*** Page text ***

If you read the Sample Model: Party section, you got a brief introduction to what it's like to explore a NetLogo model. This section will go into more depth about the features that are available while you're exploring the models in the Models Library.
Throughout all of the tutorials, we'll be asking you to make predictions about what the effects of making changes to the models will be. Keep in mind that the effects are often surprising. We think these surprises are exciting and provide excellent opportunities for learning.
You may want to print out the tutorials to make them easier to refer to while you're using NetLogo.
We'll open one of the Sample Models and explore it in detail. Let's try a biology model: Wolf Sheep Predation, a predator-prey population model.
The Interface tab will fill up with lots of buttons, switches, sliders and monitors. These interface elements allow you to interact with the model. Buttons are blue; they set up, start, and stop the model. Sliders and switches are green; they alter model settings. Monitors and plots are beige; they display data.
If you'd like to make the window larger so that everything is easier to see, you can use the Zoom menu.
When you first open the model, you will notice that the "view" (the graphical display of the agents in the model) is empty (all black). To begin the model, you will first need to set it up.
What do you see appear in the view?
As the model is running, what is happening to the wolf and sheep populations?

*** Given data ***

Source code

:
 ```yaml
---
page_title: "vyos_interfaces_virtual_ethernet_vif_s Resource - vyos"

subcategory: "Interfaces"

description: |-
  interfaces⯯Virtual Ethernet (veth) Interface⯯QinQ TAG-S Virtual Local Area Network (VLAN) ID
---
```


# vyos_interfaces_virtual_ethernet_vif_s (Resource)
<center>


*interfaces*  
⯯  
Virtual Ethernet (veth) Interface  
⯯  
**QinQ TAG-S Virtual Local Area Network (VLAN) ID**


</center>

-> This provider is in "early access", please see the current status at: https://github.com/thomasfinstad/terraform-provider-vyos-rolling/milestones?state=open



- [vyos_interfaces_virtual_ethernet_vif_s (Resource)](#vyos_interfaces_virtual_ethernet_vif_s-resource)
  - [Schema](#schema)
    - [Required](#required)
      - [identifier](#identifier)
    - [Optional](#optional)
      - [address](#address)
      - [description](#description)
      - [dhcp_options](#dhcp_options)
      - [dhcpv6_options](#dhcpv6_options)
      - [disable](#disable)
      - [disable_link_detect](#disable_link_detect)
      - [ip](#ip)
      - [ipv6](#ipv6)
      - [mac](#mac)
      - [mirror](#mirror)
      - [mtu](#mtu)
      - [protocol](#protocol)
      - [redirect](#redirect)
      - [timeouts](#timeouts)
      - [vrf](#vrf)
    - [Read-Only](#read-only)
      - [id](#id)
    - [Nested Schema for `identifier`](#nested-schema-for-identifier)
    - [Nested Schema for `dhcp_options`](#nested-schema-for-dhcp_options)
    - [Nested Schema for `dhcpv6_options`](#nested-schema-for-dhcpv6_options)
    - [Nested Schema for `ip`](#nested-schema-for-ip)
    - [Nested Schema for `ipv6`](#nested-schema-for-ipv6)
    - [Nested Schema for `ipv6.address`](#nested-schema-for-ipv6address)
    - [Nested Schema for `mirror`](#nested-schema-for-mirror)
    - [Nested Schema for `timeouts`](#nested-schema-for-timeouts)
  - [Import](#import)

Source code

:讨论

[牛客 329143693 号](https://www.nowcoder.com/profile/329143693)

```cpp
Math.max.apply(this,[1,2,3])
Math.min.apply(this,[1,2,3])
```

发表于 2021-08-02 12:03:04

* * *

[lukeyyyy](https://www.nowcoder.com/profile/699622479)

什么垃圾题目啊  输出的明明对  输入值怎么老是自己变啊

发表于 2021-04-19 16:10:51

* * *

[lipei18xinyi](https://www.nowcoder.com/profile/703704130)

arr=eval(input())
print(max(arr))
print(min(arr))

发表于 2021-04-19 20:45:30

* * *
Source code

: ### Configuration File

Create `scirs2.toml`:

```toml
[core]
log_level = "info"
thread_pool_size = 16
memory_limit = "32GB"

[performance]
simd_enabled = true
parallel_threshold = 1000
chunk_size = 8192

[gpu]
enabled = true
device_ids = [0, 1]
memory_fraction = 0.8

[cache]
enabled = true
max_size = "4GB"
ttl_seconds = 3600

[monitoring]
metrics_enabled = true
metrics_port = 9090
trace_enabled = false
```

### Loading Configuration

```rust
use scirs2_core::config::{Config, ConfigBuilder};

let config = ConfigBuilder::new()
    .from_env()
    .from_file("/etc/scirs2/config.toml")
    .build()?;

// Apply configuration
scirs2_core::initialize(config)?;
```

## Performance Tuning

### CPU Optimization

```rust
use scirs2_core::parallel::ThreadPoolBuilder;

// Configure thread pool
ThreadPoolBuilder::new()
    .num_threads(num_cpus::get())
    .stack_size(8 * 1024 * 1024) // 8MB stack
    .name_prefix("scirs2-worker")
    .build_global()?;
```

***

Try it: Extend the NetLogo tutorial text, picking up right after its last sentence.

Result:
When a button is pressed, the model responds with an action. A button can be a "once" button, or a "forever" button. You can tell the difference between these two types of buttons by a symbol on the face of the button. Forever buttons have two arrows in the bottom right corners, like this:
Once buttons don't have the arrows, like this:
Once buttons do one action and then stop. When the action is finished, the button pops back up.
Forever buttons do an action over and over again. When you want the action to stop, press the button again. It will finish the current action, then pop back up.
Most models, including Wolf Sheep Predation, have a once button called "setup" and a forever button called "go". Many models also have a once button called "go once" or "step once" which is like "go" except that it advances the model by one tick (time step) instead of over and over. Using a once button like this lets you watch the progress of the model more closely.
Stopping a forever button is the normal way to pause or stop a model. After pausing you can make it resume by pressing the button again. (You can also stop a model with the "Halt" item on the Tools menu, but you should only do this if the model is stuck for some reason. Using "Halt" may interrupt the model in the middle of an action, and as the result the model could get confused.)
Do you ever get different results if you run the model several times with the same settings?
The speed slider allows you to control the speed of a model, that is, the speed at which turtles move, patches change color, and so on.
When you move the slider to the left the model slows down so there are longer pauses between each tick (time step). That makes it easier to see what is happening. You might even slow the model down so far as to see exactly what a single turtle is doing.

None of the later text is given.